GIVEN TEXT

^^^^^^^^^^^^^^^^

On the contrary, they owe me and all the other users of the Internet
an apology for not fulfilling their oath as lawyers to see that the
law is upheld, in the Internet as elsewhere.
> You have no good reason to question, as you have, their
> integrity or good faith, and a decent person would acknowledge his mistake
> here, and apologize.
I have every reason. And because I am a decent person, I am willing
to run the risk of incurring your and their displeasure by saying
the truth as I see it.
> (Again, as for your argument that by arguing to reform
> UDRP rather than abolish it because it is plainly illegal, the premise is
> false, so the conclusion is false. It may be illegal; I have indicated I
> think it is bad policy; but it is not so illegal as to make efforts to
> reform it corrupt, as you have suggested).
What you are doing is corrupt because you know it cannot work and
are doing it for ulterior motives, whether they be fear or ambition.
> Finally, as I have indicated, the work Berkman has done on the ICANN process
> since the summer of 1998 has, in my view, helped, but has been work which
> has been done without my help.
Helped ICANN, no doubt. I won't argue with that.
> When I criticized ICANN initially, as I have
> written elsewhere, I was strongly criticized by people I respected
> greatly.
Really? You respect greatly people who accept dictatorship? Is that
what they teach you at Harvard?
> One such criticism was from John Gilmore: His argument, reasonable enough,
> was that ICANN was here, and we should work to make sure it does good, as
> the costs of unraveling it now were just too high.
Oh, for god's sake. This is the timeworn excuse of every coward and
compromised person since the days of the bible.
> I could not stomach the
> idea of returning to working for the organization at the time; I said I
> would give it some time to see how it progressed before I returned to its
> criticism.
Which is it: return to working for the organization (ICANN?), or
return to criticizing it?
> But your suggestion that this signals my "laxness" indicates again your
> mistake about the facts. Though as I have said, I believed my time best
> spent elsewhere, the suggestion that I have not done anything here is silly.
> There are many battles being fought to defend the values of the original
> internet, Michael -- from defending end-to-end against the efforts by AT&T
> to architect broadband to give it power, to defending the right of hackers
> to publish code to crack Cyberpatrol, or CSS, to defending the right of
> Napster to challenge the business model of Hollywood, to litigating a
> challenge to the Mickey Mouse Protection Act, to fighting the explosion of
> patents. These battles, and scores of talks given around the world to get
> people motivated to join these battles (150,000 miles last year alone), have
> constituted my life for the last two years. For one just married, and trying
> to build a life with someone else, this may well be irresponsible. But I
> don't think that constitutes "lax."

^^^^^^^^^^^^^^^^

MATERIAL SHOWN

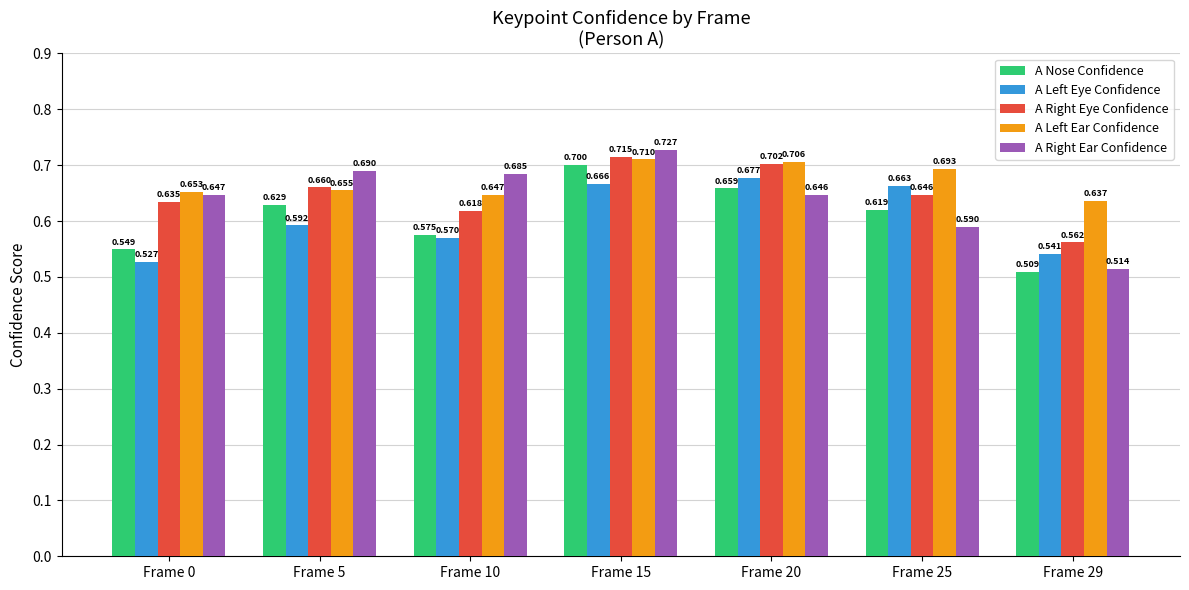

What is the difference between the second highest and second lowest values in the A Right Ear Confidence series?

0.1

^^^^^^^^^^^^^^^^

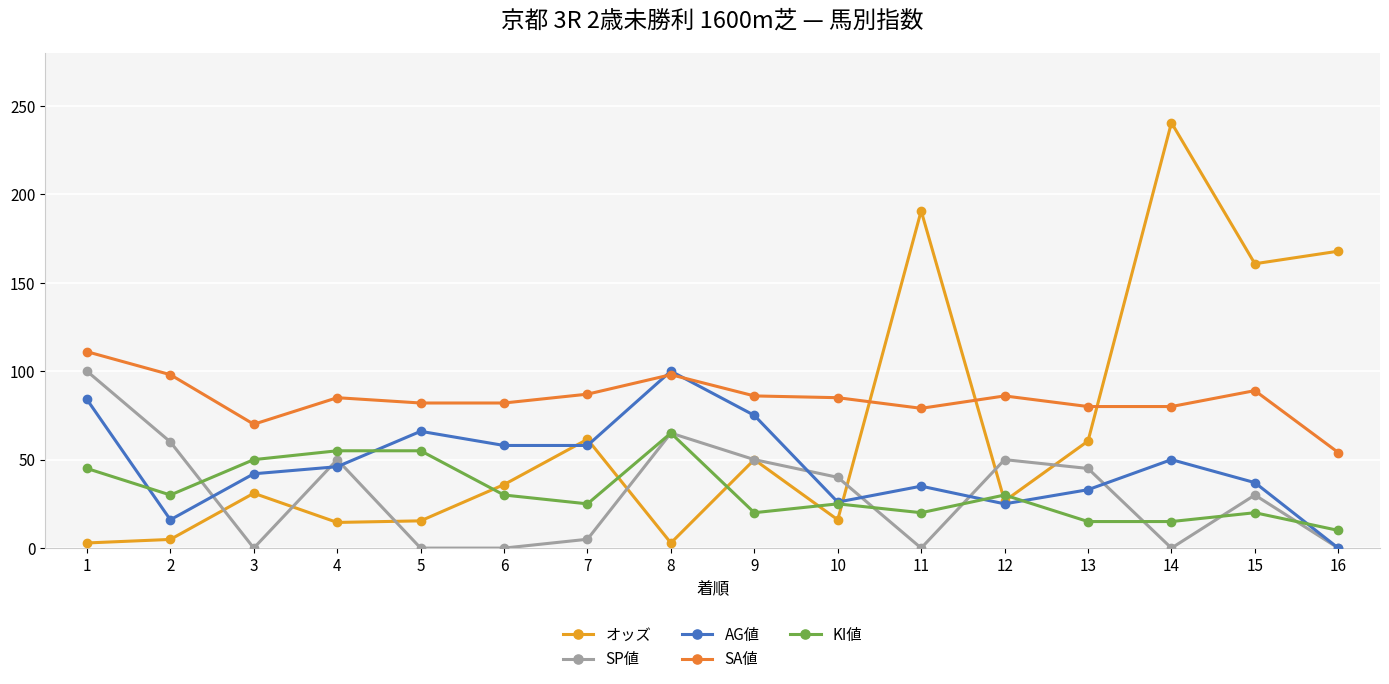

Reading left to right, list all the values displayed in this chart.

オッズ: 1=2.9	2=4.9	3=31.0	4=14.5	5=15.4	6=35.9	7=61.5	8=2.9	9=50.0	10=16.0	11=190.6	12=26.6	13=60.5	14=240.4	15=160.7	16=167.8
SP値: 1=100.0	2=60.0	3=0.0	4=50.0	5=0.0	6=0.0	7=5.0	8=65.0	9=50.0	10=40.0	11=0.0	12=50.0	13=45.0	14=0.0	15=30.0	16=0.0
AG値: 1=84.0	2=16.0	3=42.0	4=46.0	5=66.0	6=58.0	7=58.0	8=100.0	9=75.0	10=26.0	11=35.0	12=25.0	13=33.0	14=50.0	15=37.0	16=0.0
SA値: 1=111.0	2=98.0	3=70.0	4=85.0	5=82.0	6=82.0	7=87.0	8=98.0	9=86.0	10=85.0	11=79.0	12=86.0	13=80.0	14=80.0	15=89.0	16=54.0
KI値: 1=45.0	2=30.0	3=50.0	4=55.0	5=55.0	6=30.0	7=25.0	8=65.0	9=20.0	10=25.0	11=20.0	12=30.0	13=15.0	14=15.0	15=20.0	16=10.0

^^^^^^^^^^^^^^^^

WORK TO COMPLETE
A. List every battle that the ICANN exchange above names as being fought to defend the values of the original internet.
B. Resume the ICANN exchange after its final sentence.

TASK RESPONSES
A.
- Defending end-to-end against the efforts by AT&T to architect broadband to give it power
- Defending the right of hackers to publish code to crack Cyberpatrol, or CSS
- Defending the right of Napster to challenge the business model of Hollywood
- Litigating a challenge to the Mickey Mouse Protection Act
- Fighting the explosion of patents

B.
If that's what you have been doing, then I retract the use of the
word. However, ICANN is the great threat, because ICANN is the major
component of the New World Order. Through ICANN, the international
banks and their operatives the world organizations controlled by
them (WTO, IMF, etc.)
will permeate the planet and control the way life is organized on
earth. This is being done for the advantage of a few, at the expense
of the many. The Internet, run by ICANN, is their great tool.
> You are a decent and serious person, Michael. I know from your friends that
> you have suffered extraordinary hardships in advancing your view of what is
> right. And again, your values here are right. But you are wrong and unfair
> to promote these views by writing as if you are the only one who has
> principle at heart. Or writing as if other people are not as sensitive to
> their reputation as you. I have no doubt that there are people in this
> process who are not operating from good faith; I have no doubt that there
> are people who don't want an internet of the sort you and I do; I have no
> doubt that there are many who would like to capture the ICANN process as
> they have captured much else in the government.
What do you mean "like to capture"? Throughout your post, you speak
of ICANN as if it were something in the future. The evil has already
been done. And ICANN cannot be captured; capture means a
sequestering, a taking. ICANN was created by conspirators. There is
no capturing involved here. You say "capture" and "like to" because
you want to pretend that it hasn't happened yet, so that you aren't
faced with the choices you fear. But it has happened. If you try to
convince yourself it hasn't, by saying "might create" and "like to
capture" and "threat", you will never be anything but ICANN's pawn.
> But the idea that those people are the people you are attacking is just
> silly. We can disagree about tactics, and we should argue about
> strategy.
Impossible, so long as you allow yourself to be used by ICANN, or
convince yourself that you cannot fight them.
> But I do not believe you have done the work to earn the right to question
> the good faith of the people you are attacking.
I believe I have.
> And I continue to object to
> the manner in which you conduct this debate: because it is ineffective,
> because it unfair, and because it is just plain wrong.
What is unfair and wrong is for you and the other lawyers involved
to continue telling its victims that there is no way to fight ICANN.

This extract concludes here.